Jack and Linda continue their campaign to ruin Joan by feeding her drugged food and drink (there are at least two references in the dialogue to “something stronger” than marijuana, but there’s no mention of what the “something stronger” is and it’s impossible to tally the effects of whatever it is as depicted with those of any known non-fictional drug), and Art’s attempt to use Joan to entrap Linda and her suppliers goes haywire big time when Jack and Linda feed her a drugged snack, she passes out in Jack’s bed and she’s told the next day that they had sex. By sheer mischance (or authorial fiat), all this happens on the eve of the hearing over Elizabeth Barry’s will, and Joan refuses to testify; Judge Herbert is about to rule that she doesn’t get the money when Art arrives in the nick of time with the evidence against Linda and exonerates Joan, whom he plans to marry — though there’s an interesting ambiguity whether they’re going to move to the big city while Art continues his newspaper career or settle for life in the quieter small-town environment Joan has always known.

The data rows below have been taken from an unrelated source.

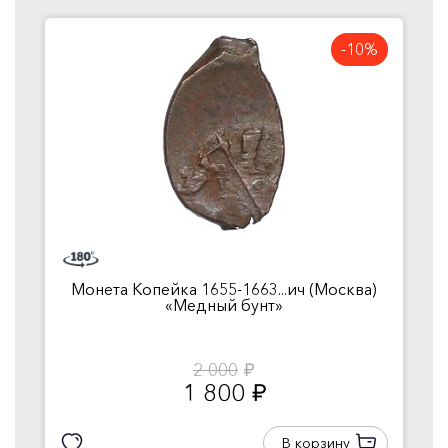
-10%
Монета Копейка 1655-1663...ич (Москва)
«Медный бунт»
2 000
руб.
1 800
руб.
В корзину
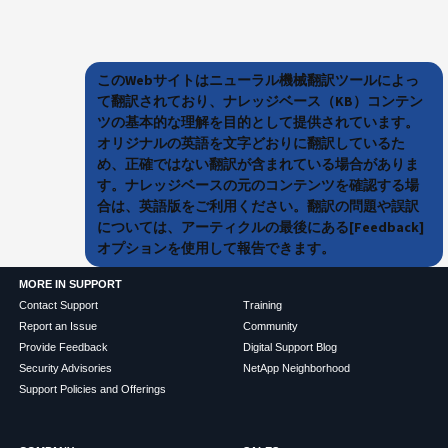
このWebサイトはニューラル機械翻訳ツールによっ
て翻訳されており、ナレッジベース（KB）コンテン
ツの基本的な理解を目的として提供されています。
オリジナルの英語を文字どおりに翻訳しているた
め、正確ではない翻訳が含まれている場合がありま
す。ナレッジベースの元のコンテンツを確認する場
合は、英語版をご利用ください。翻訳の問題や誤訳
については、アーティクルの最後にある[Feedback]
オプションを使用して報告できます。
MORE IN SUPPORT
Contact Support
Training
Report an Issue
Community
Provide Feedback
Digital Support Blog
Security Advisories
NetApp Neighborhood
Support Policies and Offerings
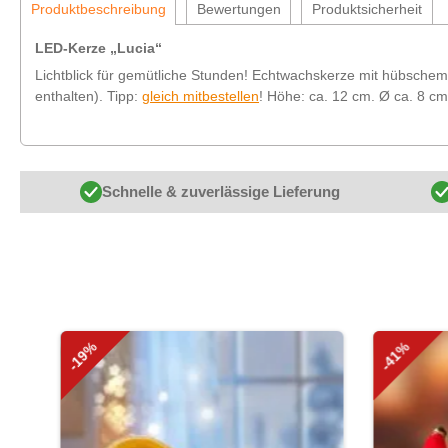
Produktbeschreibung
Bewertungen
Produktsicherheit
LED-Kerze „Lucia“
Lichtblick für gemütliche Stunden! Echtwachskerze mit hübschem 
enthalten). Tipp:
gleich mitbestellen
! Höhe: ca. 12 cm. Ø ca. 8 cm
Schnelle & zuverlässige Lieferung
Produktgalerie überspringen
-19%
-41%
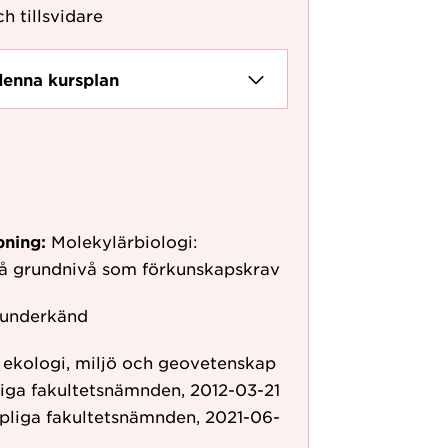
h tillsvidare
denna kursplan
pning:
Molekylärbiologi:
på grundnivå som förkunskapskrav
 underkänd
r ekologi, miljö och geovetenskap
iga fakultetsnämnden, 2012-03-21
pliga fakultetsnämnden, 2021-06-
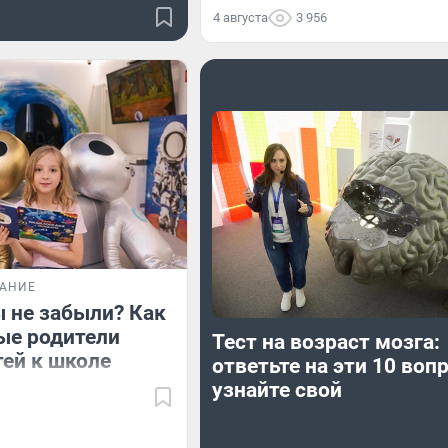
4 августа
3 956
ВАНИЕ
ы не забыли? Как
ые родители
Тест на возраст мозга:
тей к школе
ответьте на эти 10 воп
узнайте свой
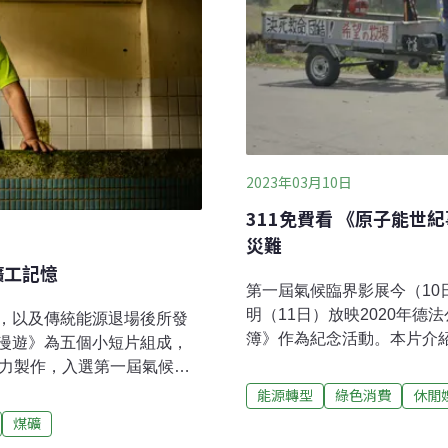
2023年03月10日
311免費看 《原子能
災難
礦工記憶
第一屆氣候臨界影展今（10
明（11日）放映2020年德
，以及傳統能源退場後所發
簿》作為紀念活動。本片介
漫遊》為五個小短片組成，
揭露福島核災發生時的真實
合力製作，入選第一屆氣候臨
影」邁入十週年，今年轉型
映後座談，猴硐礦工、文史館
能源轉型
綠色消費
休閒
候臨界影展」（Climate Tippin
是用礦工生命換來的，希望
煤礦
幕，供民眾免費索票入場。
炭業沒落 礦工歷史還在嗎？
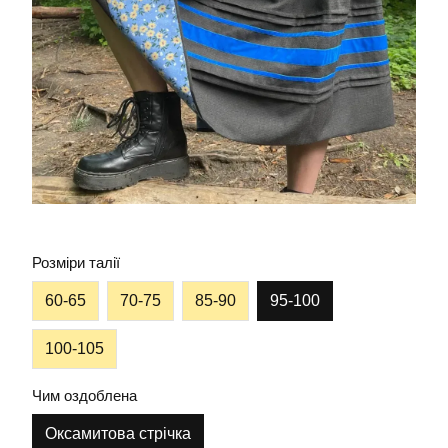
Розміри талії
60-65
70-75
85-90
95-100
100-105
Чим оздоблена
Оксамитова стрічка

Assassin of Youth is probably the best-made of the trio — it was shot at Grand National Studios (as I suspect Reefer Madness was as well) and has a perfectly acceptable production “finish,” but virtually no one in it can actually act; Luana Walters ended up in some of the Bela Lugosi Monograms but no one else seemed to have much of a subsequent career, and it’s easy to see why. This film lacks the sheer bizarreness of Marihuana: Weed with Roots in Hell or the genuine pathos of Thelma White’s performance in Reefer Madness, though on its own it’s an interesting enough look into how the anti-pot mania that still grips so many Americans was born.